Based on your research and what you’ve witnessed, why are university tuitions so exorbitant?

I think there are a lot of factors that have combined to raise tuition rates since the 1970s, but I think the key paradigm shift that has resulted in this is the change in society’s view of education as public good to now being a private good. Thinking about education as way to make more money vs. a way to grow as a person, to experiment, push one’s boundaries and take four years of one’s life to have an experience that can be rewarding in ways one didn’t expect it would be. Higher education has become so instrumentalist and that has driven the view that people should pay for it, that the government shouldn’t be involved in providing grants, and also that schools need to compete with one another as if they were providing a consumer good. They compete with each other as if the student is a consumer versus a young mind which can be shaped through this experience. This has resulted in a cost spiral with institutions trying to have increasingly luxurious residential facilities, student centers, stadiums and research labs that sometimes aren’t worth the amount of money required to build them and they’re required to charge the student for them.

Do you believe Americans have an obligation to assure young people are able to get access to an education?

I believe there’s a very solid argument for that. History shows us when this country has dedicated itself to providing greater access, higher education has resulted in greater positive social change and economic growth. So, yes, I do think this country should be very concerned with providing access to higher education to any one who believes it will be a productive path for them.

Peter Thiel delivers what’s perhaps the most sobering comment in the film. He says Americans who weren’t getting college educations were once seen as the victims, but now students who do get educations are also the victims. Do you agree with this?

I think it’s true that many students believe they can go to college and incur exorbitant amounts of student debt and don’t fully understand the implications of that for their life. Incurring amounts of debt that will cause them to not start a family, choose certain careers over others that they might not be as passionate about and not go through other milestone events in the American dream, such as buying a car, or buying a house because they went to college and became saddled with an untenable amount of debt. In those cases, particularly when they didn’t understand the loan contract they were signing, they really are victims.

Although the film is still very objective, you’re more of a participant here than in your previous documentaries.

When I am interviewing certain subjects you hear my questions. I think the film is still objective, but I felt that by allowing my voice to appear in certain interviews it acted as a surrogate for what the audience might be thinking. In certain cases, administrators from certain schools have a party line that they present when questioned about their specific school or how higher education is evolving in general. Frankly, I wasn’t buying it in certain cases so I wanted to penetrate the wall of spin that certain administrators provide in interviews.

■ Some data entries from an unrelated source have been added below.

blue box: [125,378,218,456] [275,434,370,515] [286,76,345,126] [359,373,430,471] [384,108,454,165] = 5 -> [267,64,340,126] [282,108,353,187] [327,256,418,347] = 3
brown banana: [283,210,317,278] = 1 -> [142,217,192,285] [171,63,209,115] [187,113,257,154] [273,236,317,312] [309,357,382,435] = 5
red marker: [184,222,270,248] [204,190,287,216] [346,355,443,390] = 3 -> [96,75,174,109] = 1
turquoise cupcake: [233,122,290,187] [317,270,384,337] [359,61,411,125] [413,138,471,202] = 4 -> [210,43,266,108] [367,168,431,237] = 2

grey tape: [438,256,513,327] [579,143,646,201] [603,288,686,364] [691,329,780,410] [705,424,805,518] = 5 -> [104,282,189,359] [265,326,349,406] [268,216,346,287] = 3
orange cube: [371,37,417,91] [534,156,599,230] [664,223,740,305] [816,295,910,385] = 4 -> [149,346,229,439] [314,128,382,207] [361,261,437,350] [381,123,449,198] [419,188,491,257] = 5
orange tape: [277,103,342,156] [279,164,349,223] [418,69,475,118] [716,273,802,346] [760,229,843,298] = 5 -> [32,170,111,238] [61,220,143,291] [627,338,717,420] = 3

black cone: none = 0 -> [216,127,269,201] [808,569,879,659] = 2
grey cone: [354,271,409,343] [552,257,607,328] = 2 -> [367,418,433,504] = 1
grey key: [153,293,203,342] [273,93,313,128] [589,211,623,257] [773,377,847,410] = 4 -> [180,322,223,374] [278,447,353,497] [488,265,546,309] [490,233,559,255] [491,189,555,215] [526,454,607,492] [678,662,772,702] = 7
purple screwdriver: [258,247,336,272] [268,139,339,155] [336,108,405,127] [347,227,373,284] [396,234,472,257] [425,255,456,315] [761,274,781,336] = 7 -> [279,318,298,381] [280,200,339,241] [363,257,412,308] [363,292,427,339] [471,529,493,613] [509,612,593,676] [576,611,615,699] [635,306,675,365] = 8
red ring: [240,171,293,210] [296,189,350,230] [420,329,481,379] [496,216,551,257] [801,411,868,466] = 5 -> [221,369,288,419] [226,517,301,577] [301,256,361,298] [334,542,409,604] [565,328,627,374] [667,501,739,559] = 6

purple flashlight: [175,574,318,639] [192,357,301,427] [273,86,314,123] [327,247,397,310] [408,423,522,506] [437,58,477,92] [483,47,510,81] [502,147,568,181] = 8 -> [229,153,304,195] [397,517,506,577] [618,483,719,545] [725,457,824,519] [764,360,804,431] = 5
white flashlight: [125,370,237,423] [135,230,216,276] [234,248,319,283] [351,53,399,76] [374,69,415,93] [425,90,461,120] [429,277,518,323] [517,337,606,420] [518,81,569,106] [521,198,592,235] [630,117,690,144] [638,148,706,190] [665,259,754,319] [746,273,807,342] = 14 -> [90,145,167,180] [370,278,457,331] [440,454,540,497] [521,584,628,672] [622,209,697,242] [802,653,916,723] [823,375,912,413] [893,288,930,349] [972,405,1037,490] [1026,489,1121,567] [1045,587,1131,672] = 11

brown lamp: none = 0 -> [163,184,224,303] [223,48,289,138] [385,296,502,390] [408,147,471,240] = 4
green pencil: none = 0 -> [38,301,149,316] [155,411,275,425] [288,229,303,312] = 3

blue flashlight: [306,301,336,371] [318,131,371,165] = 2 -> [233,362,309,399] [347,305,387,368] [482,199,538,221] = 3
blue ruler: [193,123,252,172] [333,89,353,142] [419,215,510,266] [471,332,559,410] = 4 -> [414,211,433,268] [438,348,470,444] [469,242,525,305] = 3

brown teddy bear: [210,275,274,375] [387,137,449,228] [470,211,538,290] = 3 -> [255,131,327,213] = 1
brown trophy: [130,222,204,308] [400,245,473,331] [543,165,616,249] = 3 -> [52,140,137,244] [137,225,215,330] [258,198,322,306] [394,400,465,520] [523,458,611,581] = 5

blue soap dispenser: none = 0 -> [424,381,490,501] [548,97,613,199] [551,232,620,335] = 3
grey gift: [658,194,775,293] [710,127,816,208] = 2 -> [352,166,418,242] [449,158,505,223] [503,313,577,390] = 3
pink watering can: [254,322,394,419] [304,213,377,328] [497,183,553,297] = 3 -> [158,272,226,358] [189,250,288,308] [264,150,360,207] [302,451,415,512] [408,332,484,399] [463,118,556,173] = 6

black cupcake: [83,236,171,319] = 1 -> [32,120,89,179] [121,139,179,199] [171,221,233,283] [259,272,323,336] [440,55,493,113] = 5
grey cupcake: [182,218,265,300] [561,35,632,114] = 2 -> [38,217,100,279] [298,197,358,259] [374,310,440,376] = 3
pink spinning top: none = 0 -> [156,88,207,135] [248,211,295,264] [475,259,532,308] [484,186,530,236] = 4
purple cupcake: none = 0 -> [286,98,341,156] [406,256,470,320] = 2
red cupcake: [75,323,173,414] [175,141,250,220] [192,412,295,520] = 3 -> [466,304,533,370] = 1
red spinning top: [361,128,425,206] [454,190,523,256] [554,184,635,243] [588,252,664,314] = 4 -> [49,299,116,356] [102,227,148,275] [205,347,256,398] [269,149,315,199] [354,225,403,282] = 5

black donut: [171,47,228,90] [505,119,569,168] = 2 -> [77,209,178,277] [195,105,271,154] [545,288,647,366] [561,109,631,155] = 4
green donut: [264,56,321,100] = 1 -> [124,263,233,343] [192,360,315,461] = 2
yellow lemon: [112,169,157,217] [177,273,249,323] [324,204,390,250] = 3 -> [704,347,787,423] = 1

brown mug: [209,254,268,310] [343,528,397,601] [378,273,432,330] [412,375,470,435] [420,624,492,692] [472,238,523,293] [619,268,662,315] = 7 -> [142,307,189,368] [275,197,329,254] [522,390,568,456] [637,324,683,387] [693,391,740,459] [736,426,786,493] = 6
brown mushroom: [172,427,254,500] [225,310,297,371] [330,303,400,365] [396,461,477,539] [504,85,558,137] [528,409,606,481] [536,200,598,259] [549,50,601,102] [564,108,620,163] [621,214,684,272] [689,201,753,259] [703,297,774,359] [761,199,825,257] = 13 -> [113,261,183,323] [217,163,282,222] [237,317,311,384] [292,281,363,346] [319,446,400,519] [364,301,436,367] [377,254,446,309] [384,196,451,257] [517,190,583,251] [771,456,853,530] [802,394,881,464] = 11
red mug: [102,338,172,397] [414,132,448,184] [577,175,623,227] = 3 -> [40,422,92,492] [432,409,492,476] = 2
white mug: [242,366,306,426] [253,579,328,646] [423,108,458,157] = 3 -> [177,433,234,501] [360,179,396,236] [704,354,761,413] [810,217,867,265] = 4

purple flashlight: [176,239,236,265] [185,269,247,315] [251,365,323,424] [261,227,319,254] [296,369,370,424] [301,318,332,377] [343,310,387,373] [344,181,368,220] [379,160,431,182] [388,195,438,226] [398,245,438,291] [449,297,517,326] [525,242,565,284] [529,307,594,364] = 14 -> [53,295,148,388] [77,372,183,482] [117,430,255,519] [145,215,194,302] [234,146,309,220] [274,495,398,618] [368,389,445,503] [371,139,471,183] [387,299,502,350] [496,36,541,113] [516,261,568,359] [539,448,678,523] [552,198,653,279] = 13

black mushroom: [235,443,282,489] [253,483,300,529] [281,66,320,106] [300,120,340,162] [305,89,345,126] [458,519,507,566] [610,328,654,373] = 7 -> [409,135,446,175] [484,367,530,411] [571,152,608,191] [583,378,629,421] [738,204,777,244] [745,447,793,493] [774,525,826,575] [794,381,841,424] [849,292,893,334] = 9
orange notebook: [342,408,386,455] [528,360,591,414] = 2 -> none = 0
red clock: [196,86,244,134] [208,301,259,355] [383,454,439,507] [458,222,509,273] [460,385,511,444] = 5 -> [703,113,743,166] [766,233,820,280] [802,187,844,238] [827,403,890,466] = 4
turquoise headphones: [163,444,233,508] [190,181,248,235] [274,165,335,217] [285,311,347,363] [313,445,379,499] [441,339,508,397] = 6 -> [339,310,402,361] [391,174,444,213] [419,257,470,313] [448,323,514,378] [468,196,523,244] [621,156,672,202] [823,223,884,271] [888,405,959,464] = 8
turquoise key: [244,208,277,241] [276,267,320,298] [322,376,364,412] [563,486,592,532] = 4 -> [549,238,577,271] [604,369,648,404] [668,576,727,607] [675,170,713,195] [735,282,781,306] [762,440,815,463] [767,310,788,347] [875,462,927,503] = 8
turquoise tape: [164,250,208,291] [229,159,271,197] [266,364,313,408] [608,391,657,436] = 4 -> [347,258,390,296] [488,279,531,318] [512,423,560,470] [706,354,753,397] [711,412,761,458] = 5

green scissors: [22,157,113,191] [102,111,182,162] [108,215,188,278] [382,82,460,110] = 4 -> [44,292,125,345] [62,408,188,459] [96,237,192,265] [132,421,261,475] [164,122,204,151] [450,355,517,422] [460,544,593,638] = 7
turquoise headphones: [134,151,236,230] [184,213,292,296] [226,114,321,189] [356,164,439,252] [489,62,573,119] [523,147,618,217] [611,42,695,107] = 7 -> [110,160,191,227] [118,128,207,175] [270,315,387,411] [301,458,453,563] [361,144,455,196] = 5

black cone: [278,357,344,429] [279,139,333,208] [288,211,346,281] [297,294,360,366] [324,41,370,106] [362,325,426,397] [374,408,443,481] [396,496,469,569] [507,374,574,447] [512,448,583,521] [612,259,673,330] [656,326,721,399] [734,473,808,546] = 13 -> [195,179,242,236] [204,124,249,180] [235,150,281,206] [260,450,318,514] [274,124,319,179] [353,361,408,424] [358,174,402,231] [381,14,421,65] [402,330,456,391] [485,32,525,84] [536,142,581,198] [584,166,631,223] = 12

I thought it was important to push harder.

What sort of conversation do you want the film to generate?

I hope audiences think about their decision to either go or not go to college and which college they decide to attend in as rigorous a way as possible. The factors they need to weigh are how much debt they’re taking on, what the earning potential they might have in their community, either regionally or nationally with the course of study they’re going to pursue and generally think really hard about the decision to go or not.

Being a Sundance veteran, what’s most important about having your film premiere at the Festival?

Sundance provides a platform for a film, particularly a documentary, that gives context to a conversation that as a filmmaker you hope will be as important to the film as the images that appear on the screen. It draws a huge amount of the industry and the press to an intimate location for a series of days and shines such a bright spotlight on your film that it’s a helping hand to usher it into the world. When you hope to affect some sort of change with the film, the Sundance imprimatur on the movie is tremendously helpful.